Space Modification Requests
CPD has launched a new form, the Space Modification Request, to simplify the process of requesting functional or capacity changes to work and instructional spaces on campus.
This form should be used to begin the process of proposing or requesting:
- Minor Works projects to be included in the 2023-2025 Capital Budget Request
- Projects funded by departmental or institutional funds
- Projects funded by University Residences funds
- Any project that changes current space capacity or function, for example:
- Converting office space to instructional space
- Converting a traditional classroom to active learning
- Renovating to create or reorganize work spaces
Space Administration and Planning will ensure the project follows design specifications, receives appropriate approvals, and aligns with Western's space goals and standards. Any project to be funded in the Capital Budget Request will be evaluated by the legislature's Space Planning and Resource Committee and will require State Legislative approval.
On the form, please provide requested information, including project location, goals, requirements, and funding sources, and attach supporting documentation.
Alma Clark Glass Hall Wins Multiple Architectural Awards
Alma Clark Glass Hall has won the highest level of recognition, Honor Awards, from both the American Institute of Architects Washington Council (AIAWA), in the Civic Design category, and from the Northwest & Pacific AIA. The Civic Design Awards celebrate quality design arising from collaboration between architects and their civic clients. According to the AIAWA website, the awarded projects “represent the finest standards in innovation, sustainability, building performance, and overall integration with the client and surrounding community.” Clark Glass Hall was the only project to win awards in both categories, with jurors noting its great contribution toward supporting equity, diversity, and inclusion on campus.
In addition, the residence hall received an award of merit for excellence in architecture in a new building from the Society for College and University Planning. Planning and design focused on equity, inclusion, and opportunity and was inspired by creating community, strong connections, and cultural understanding among students
Design challenges included bridging the 80-foot hill between north campus and the Ridgeway Complex in a way that makes the Ridge accessible to everyone and creating a vibrant, welcoming space that supports social, academic, and residential connections. Beginning with student listening sessions, the “Shared Journey” pathway that forms a single accessible route for all residents and visitors was created. The collaborative process helped ensure that student and community voices continued to be heard.
The residence hall is named after Alma Clark Glass, the first Black student to attend Western Washington University in 1906. She is remembered as a confident, committed, and well-respected community leader who was deeply invested in advocacy work.
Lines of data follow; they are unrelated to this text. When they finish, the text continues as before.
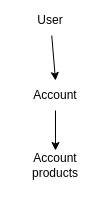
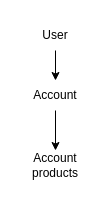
  <mxCell id="0" />
  <mxCell id="1" parent="0" />
  <mxCell id="2" style="edgeStyle=none;html=1;" edge="1" parent="1" source="3"><mxGeometry relative="1" as="geometry"><mxPoint x="55" y="80" as="targetPoint" /></mxGeometry></mxCell>
- <mxCell id="3" value="User" style="text;html=1;strokeColor=none;fillColor=none;align=center;verticalAlign=middle;whiteSpace=wrap;rounded=0;" vertex="1" parent="1"><mxGeometry x="20" y="5" width="60" height="30" as="geometry" /></mxCell>
+ <mxCell id="3" value="User" style="text;html=1;strokeColor=none;fillColor=none;align=center;verticalAlign=middle;whiteSpace=wrap;rounded=0;" vertex="1" parent="1"><mxGeometry x="25" y="20" width="60" height="30" as="geometry" /></mxCell>
  <mxCell id="4" style="edgeStyle=none;html=1;" edge="1" parent="1" source="5"><mxGeometry relative="1" as="geometry"><mxPoint x="55" y="150" as="targetPoint" /></mxGeometry></mxCell>
  <mxCell id="5" value="Account" style="text;html=1;strokeColor=none;fillColor=none;align=center;verticalAlign=middle;whiteSpace=wrap;rounded=0;" vertex="1" parent="1"><mxGeometry x="25" y="80" width="60" height="30" as="geometry" /></mxCell>
  <mxCell id="6" value="Account products" style="text;html=1;strokeColor=none;fillColor=none;align=center;verticalAlign=middle;whiteSpace=wrap;rounded=0;" vertex="1" parent="1"><mxGeometry x="20" y="150" width="70" height="30" as="geometry" /></mxCell>
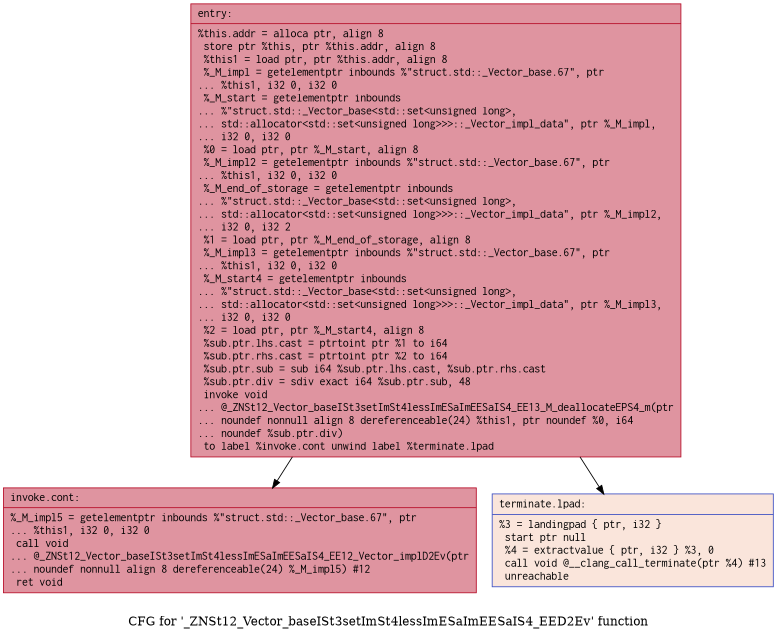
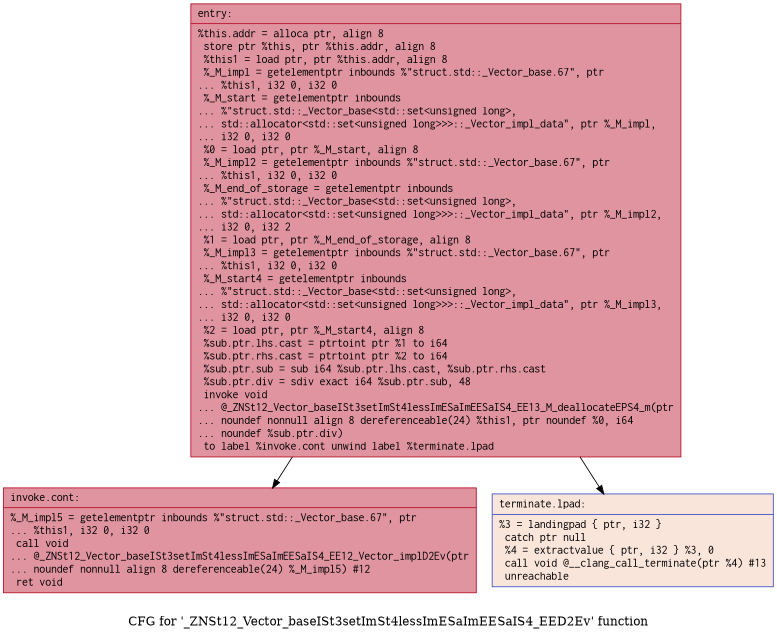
  digraph {
    label="CFG for '_ZNSt12_Vector_baseISt3setImSt4lessImESaImEESaIS4_EED2Ev' function"
    node [color="#b70d28ff" fillcolor="#b70d2870" fontname=Courier shape=record style=filled]
    n1 [label="{entry:\l|  %this.addr = alloca ptr, align 8\l  store ptr %this, ptr %this.addr, align 8\l  %this1 = load ptr, ptr %this.addr, align 8\l  %_M_impl = getelementptr inbounds %\"struct.std::_Vector_base.67\", ptr\l... %this1, i32 0, i32 0\l  %_M_start = getelementptr inbounds\l... %\"struct.std::_Vector_base\<std::set\<unsigned long\>,\l... std::allocator\<std::set\<unsigned long\>\>\>::_Vector_impl_data\", ptr %_M_impl,\l... i32 0, i32 0\l  %0 = load ptr, ptr %_M_start, align 8\l  %_M_impl2 = getelementptr inbounds %\"struct.std::_Vector_base.67\", ptr\l... %this1, i32 0, i32 0\l  %_M_end_of_storage = getelementptr inbounds\l... %\"struct.std::_Vector_base\<std::set\<unsigned long\>,\l... std::allocator\<std::set\<unsigned long\>\>\>::_Vector_impl_data\", ptr %_M_impl2,\l... i32 0, i32 2\l  %1 = load ptr, ptr %_M_end_of_storage, align 8\l  %_M_impl3 = getelementptr inbounds %\"struct.std::_Vector_base.67\", ptr\l... %this1, i32 0, i32 0\l  %_M_start4 = getelementptr inbounds\l... %\"struct.std::_Vector_base\<std::set\<unsigned long\>,\l... std::allocator\<std::set\<unsigned long\>\>\>::_Vector_impl_data\", ptr %_M_impl3,\l... i32 0, i32 0\l  %2 = load ptr, ptr %_M_start4, align 8\l  %sub.ptr.lhs.cast = ptrtoint ptr %1 to i64\l  %sub.ptr.rhs.cast = ptrtoint ptr %2 to i64\l  %sub.ptr.sub = sub i64 %sub.ptr.lhs.cast, %sub.ptr.rhs.cast\l  %sub.ptr.div = sdiv exact i64 %sub.ptr.sub, 48\l  invoke void\l... @_ZNSt12_Vector_baseISt3setImSt4lessImESaImEESaIS4_EE13_M_deallocateEPS4_m(ptr\l... noundef nonnull align 8 dereferenceable(24) %this1, ptr noundef %0, i64\l... noundef %sub.ptr.div)\l          to label %invoke.cont unwind label %terminate.lpad\l}"]
    n2 [label="{invoke.cont:\l|  %_M_impl5 = getelementptr inbounds %\"struct.std::_Vector_base.67\", ptr\l... %this1, i32 0, i32 0\l  call void\l... @_ZNSt12_Vector_baseISt3setImSt4lessImESaImEESaIS4_EE12_Vector_implD2Ev(ptr\l... noundef nonnull align 8 dereferenceable(24) %_M_impl5) #12\l  ret void\l}"]
-   n3 [color="#3d50c3ff" fillcolor="#f4c5ad70" label="{terminate.lpad:\l|  %3 = landingpad \{ ptr, i32 \}\l          start ptr null\l  %4 = extractvalue \{ ptr, i32 \} %3, 0\l  call void @__clang_call_terminate(ptr %4) #13\l  unreachable\l}"]
+   n3 [color="#3d50c3ff" fillcolor="#f4c5ad70" label="{terminate.lpad:\l|  %3 = landingpad \{ ptr, i32 \}\l          catch ptr null\l  %4 = extractvalue \{ ptr, i32 \} %3, 0\l  call void @__clang_call_terminate(ptr %4) #13\l  unreachable\l}"]
    n1 -> n2
    n1 -> n3
  }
She was a founding member of the Seattle branch of the NAACP, a lifelong member of the Washington State Association of Colored Women, chairwoman of the Seattle Self-Improvement Club, and served on the Board of Directors for the Seattle Urban League.
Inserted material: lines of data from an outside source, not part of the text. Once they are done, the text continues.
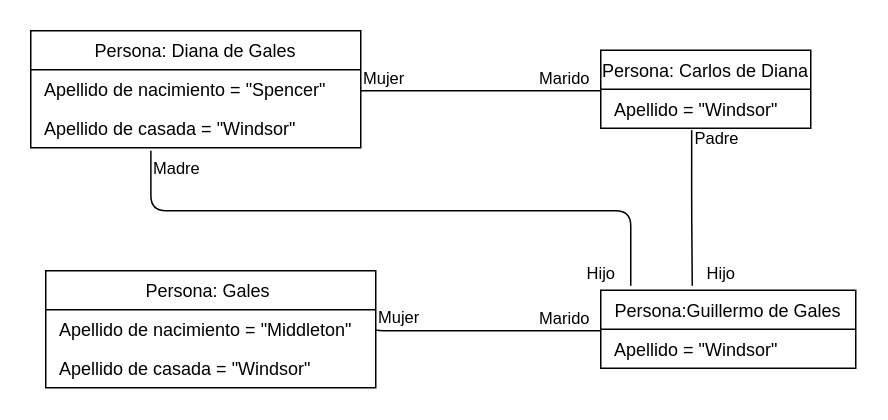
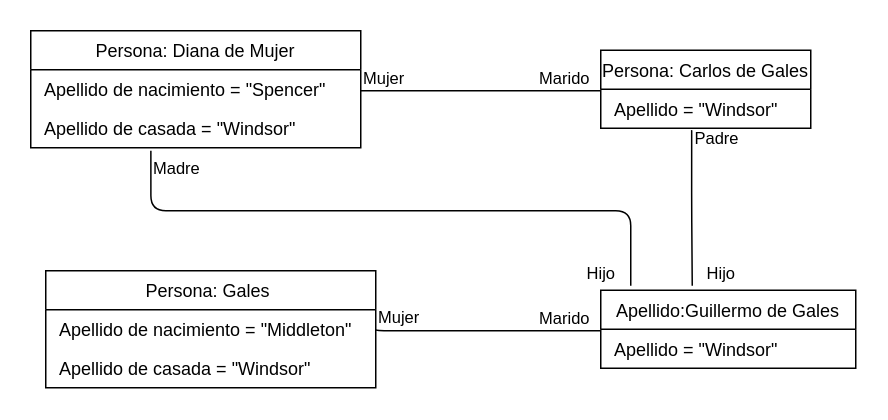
  <mxCell id="0" />
  <mxCell id="1" parent="0" />
- <mxCell id="2" value="Persona: Diana de Gales" style="swimlane;fontStyle=0;childLayout=stackLayout;horizontal=1;startSize=26;fillColor=none;horizontalStack=0;resizeParent=1;resizeParentMax=0;resizeLast=0;collapsible=1;marginBottom=0;" parent="1" vertex="1"><mxGeometry x="20" y="20" width="220" height="78" as="geometry" /></mxCell>
+ <mxCell id="2" value="Persona: Diana de Mujer" style="swimlane;fontStyle=0;childLayout=stackLayout;horizontal=1;startSize=26;fillColor=none;horizontalStack=0;resizeParent=1;resizeParentMax=0;resizeLast=0;collapsible=1;marginBottom=0;" parent="1" vertex="1"><mxGeometry x="20" y="20" width="220" height="78" as="geometry" /></mxCell>
  <mxCell id="3" value=" Apellido de nacimiento = &quot;Spencer&quot;" style="text;strokeColor=none;fillColor=none;align=left;verticalAlign=top;spacingLeft=4;spacingRight=4;overflow=hidden;rotatable=0;points=[[0,0.5],[1,0.5]];portConstraint=eastwest;" parent="2" vertex="1"><mxGeometry y="26" width="220" height="26" as="geometry" /></mxCell>
  <mxCell id="4" value=" Apellido de casada = &quot;Windsor&quot;" style="text;strokeColor=none;fillColor=none;align=left;verticalAlign=top;spacingLeft=4;spacingRight=4;overflow=hidden;rotatable=0;points=[[0,0.5],[1,0.5]];portConstraint=eastwest;" parent="2" vertex="1"><mxGeometry y="52" width="220" height="26" as="geometry" /></mxCell>
- <mxCell id="5" value="Persona: Carlos de Diana" style="swimlane;fontStyle=0;childLayout=stackLayout;horizontal=1;startSize=26;fillColor=none;horizontalStack=0;resizeParent=1;resizeParentMax=0;resizeLast=0;collapsible=1;marginBottom=0;" parent="1" vertex="1"><mxGeometry x="400" y="33" width="140" height="52" as="geometry" /></mxCell>
+ <mxCell id="5" value="Persona: Carlos de Gales" style="swimlane;fontStyle=0;childLayout=stackLayout;horizontal=1;startSize=26;fillColor=none;horizontalStack=0;resizeParent=1;resizeParentMax=0;resizeLast=0;collapsible=1;marginBottom=0;" parent="1" vertex="1"><mxGeometry x="400" y="33" width="140" height="52" as="geometry" /></mxCell>
  <mxCell id="6" value=" Apellido = &quot;Windsor&quot;" style="text;strokeColor=none;fillColor=none;align=left;verticalAlign=top;spacingLeft=4;spacingRight=4;overflow=hidden;rotatable=0;points=[[0,0.5],[1,0.5]];portConstraint=eastwest;" parent="5" vertex="1"><mxGeometry y="26" width="140" height="26" as="geometry" /></mxCell>
- <mxCell id="7" value="Persona:Guillermo de Gales" style="swimlane;fontStyle=0;childLayout=stackLayout;horizontal=1;startSize=26;fillColor=none;horizontalStack=0;resizeParent=1;resizeParentMax=0;resizeLast=0;collapsible=1;marginBottom=0;" parent="1" vertex="1"><mxGeometry x="400" y="193" width="170" height="52" as="geometry" /></mxCell>
+ <mxCell id="7" value="Apellido:Guillermo de Gales" style="swimlane;fontStyle=0;childLayout=stackLayout;horizontal=1;startSize=26;fillColor=none;horizontalStack=0;resizeParent=1;resizeParentMax=0;resizeLast=0;collapsible=1;marginBottom=0;" parent="1" vertex="1"><mxGeometry x="400" y="193" width="170" height="52" as="geometry" /></mxCell>
  <mxCell id="8" value=" Apellido = &quot;Windsor&quot;" style="text;strokeColor=none;fillColor=none;align=left;verticalAlign=top;spacingLeft=4;spacingRight=4;overflow=hidden;rotatable=0;points=[[0,0.5],[1,0.5]];portConstraint=eastwest;" parent="7" vertex="1"><mxGeometry y="26" width="170" height="26" as="geometry" /></mxCell>
  <mxCell id="9" value="Persona: Gales " style="swimlane;fontStyle=0;childLayout=stackLayout;horizontal=1;startSize=26;fillColor=none;horizontalStack=0;resizeParent=1;resizeParentMax=0;resizeLast=0;collapsible=1;marginBottom=0;" parent="1" vertex="1"><mxGeometry x="30" y="180" width="220" height="78" as="geometry" /></mxCell>
  <mxCell id="10" value=" Apellido de nacimiento = &quot;Middleton&quot;" style="text;strokeColor=none;fillColor=none;align=left;verticalAlign=top;spacingLeft=4;spacingRight=4;overflow=hidden;rotatable=0;points=[[0,0.5],[1,0.5]];portConstraint=eastwest;" parent="9" vertex="1"><mxGeometry y="26" width="220" height="26" as="geometry" /></mxCell>
  <mxCell id="11" value=" Apellido de casada = &quot;Windsor&quot;" style="text;strokeColor=none;fillColor=none;align=left;verticalAlign=top;spacingLeft=4;spacingRight=4;overflow=hidden;rotatable=0;points=[[0,0.5],[1,0.5]];portConstraint=eastwest;" parent="9" vertex="1"><mxGeometry y="52" width="220" height="26" as="geometry" /></mxCell>
  <mxCell id="12" value="" style="endArrow=none;html=1;edgeStyle=orthogonalEdgeStyle;" edge="1" parent="1"><mxGeometry relative="1" as="geometry"><mxPoint x="240" y="60" as="sourcePoint" /><mxPoint x="400" y="60" as="targetPoint" /></mxGeometry></mxCell>
  <mxCell id="13" value="Mujer" style="edgeLabel;resizable=0;html=1;align=left;verticalAlign=bottom;" connectable="0" vertex="1" parent="12"><mxGeometry x="-1" relative="1" as="geometry" /></mxCell>
  <mxCell id="14" value="Marido" style="edgeLabel;resizable=0;html=1;align=right;verticalAlign=bottom;" connectable="0" vertex="1" parent="12"><mxGeometry x="1" relative="1" as="geometry"><mxPoint x="-7" as="offset" /></mxGeometry></mxCell>
  <mxCell id="15" value="" style="endArrow=none;html=1;edgeStyle=orthogonalEdgeStyle;exitX=0.433;exitY=1.048;exitDx=0;exitDy=0;exitPerimeter=0;" edge="1" parent="1" source="6"><mxGeometry relative="1" as="geometry"><mxPoint x="350" y="180" as="sourcePoint" /><mxPoint x="461" y="190" as="targetPoint" /><Array as="points"><mxPoint x="461" y="138" /></Array></mxGeometry></mxCell>
  <mxCell id="16" value="Padre" style="edgeLabel;resizable=0;html=1;align=left;verticalAlign=bottom;" connectable="0" vertex="1" parent="15"><mxGeometry x="-1" relative="1" as="geometry"><mxPoint y="14" as="offset" /></mxGeometry></mxCell>
  <mxCell id="17" value="Hijo" style="edgeLabel;resizable=0;html=1;align=right;verticalAlign=bottom;" connectable="0" vertex="1" parent="15"><mxGeometry x="1" relative="1" as="geometry"><mxPoint x="29" as="offset" /></mxGeometry></mxCell>
  <mxCell id="18" value="" style="endArrow=none;html=1;edgeStyle=orthogonalEdgeStyle;exitX=0.364;exitY=1.077;exitDx=0;exitDy=0;exitPerimeter=0;" edge="1" parent="1" source="4"><mxGeometry relative="1" as="geometry"><mxPoint x="350" y="180" as="sourcePoint" /><mxPoint x="420" y="190" as="targetPoint" /><Array as="points"><mxPoint x="100" y="140" /><mxPoint x="420" y="140" /></Array></mxGeometry></mxCell>
  <mxCell id="19" value="Madre" style="edgeLabel;resizable=0;html=1;align=left;verticalAlign=bottom;" connectable="0" vertex="1" parent="18"><mxGeometry x="-1" relative="1" as="geometry"><mxPoint y="20" as="offset" /></mxGeometry></mxCell>
  <mxCell id="20" value="Hijo" style="edgeLabel;resizable=0;html=1;align=right;verticalAlign=bottom;" connectable="0" vertex="1" parent="18"><mxGeometry x="1" relative="1" as="geometry"><mxPoint x="-10" as="offset" /></mxGeometry></mxCell>
  <mxCell id="21" value="" style="endArrow=none;html=1;edgeStyle=orthogonalEdgeStyle;exitX=1;exitY=0.5;exitDx=0;exitDy=0;entryX=0;entryY=0.038;entryDx=0;entryDy=0;entryPerimeter=0;" edge="1" parent="1" source="10" target="8"><mxGeometry relative="1" as="geometry"><mxPoint x="350" y="180" as="sourcePoint" /><mxPoint x="510" y="180" as="targetPoint" /><Array as="points"><mxPoint x="400" y="220" /></Array></mxGeometry></mxCell>
  <mxCell id="22" value="Mujer" style="edgeLabel;resizable=0;html=1;align=left;verticalAlign=bottom;" connectable="0" vertex="1" parent="21"><mxGeometry x="-1" relative="1" as="geometry" /></mxCell>
  <mxCell id="23" value="Marido" style="edgeLabel;resizable=0;html=1;align=right;verticalAlign=bottom;" connectable="0" vertex="1" parent="21"><mxGeometry x="1" relative="1" as="geometry"><mxPoint x="-7" as="offset" /></mxGeometry></mxCell>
Katana Sol, a Western Industrial Design student, won the competition to design interior murals and graphics, saying of her designs, “it is my hope that black joy can be illustrated and inspiring for us to come together as a community to appreciate our accomplishments and beauty that makes us who we are.” The hall hosts the first Black Affinity Housing Community on Western’s campus, created in response to student feedback and requests for more identity centered spaces to advocate for Black, Indigenous, People of Color (BIPOC) students on campus.
Alma Clark Glass Hall welcomed its first student residents in September of 2021 and has also achieved LEED Gold certification.
Alma Clark Glass Hall Achieves LEED Gold
Alma Clark Glass Hall has achieved a LEED Gold rating, scoring points in a wide variety of categories including water efficiency; optimizing energy performance; sustainable site strategies; indoor environmental quality; construction and demolition waste management, including recycling and reuse; renewable energy production, green power, and carbon offsets; high quality views; training users to ensure systems function as designed; offering alternative transportation options; use of lower-impact materials; and innovation.
Trees from the site were used for salmon habitat restoration projects, and the roof beams from the old Highland Lounge were reused as furniture in the new building.
The overall goal across the specific achievements is to view the building, site, and surrounding environment holistically to create a project that meets human, ecological, and community needs.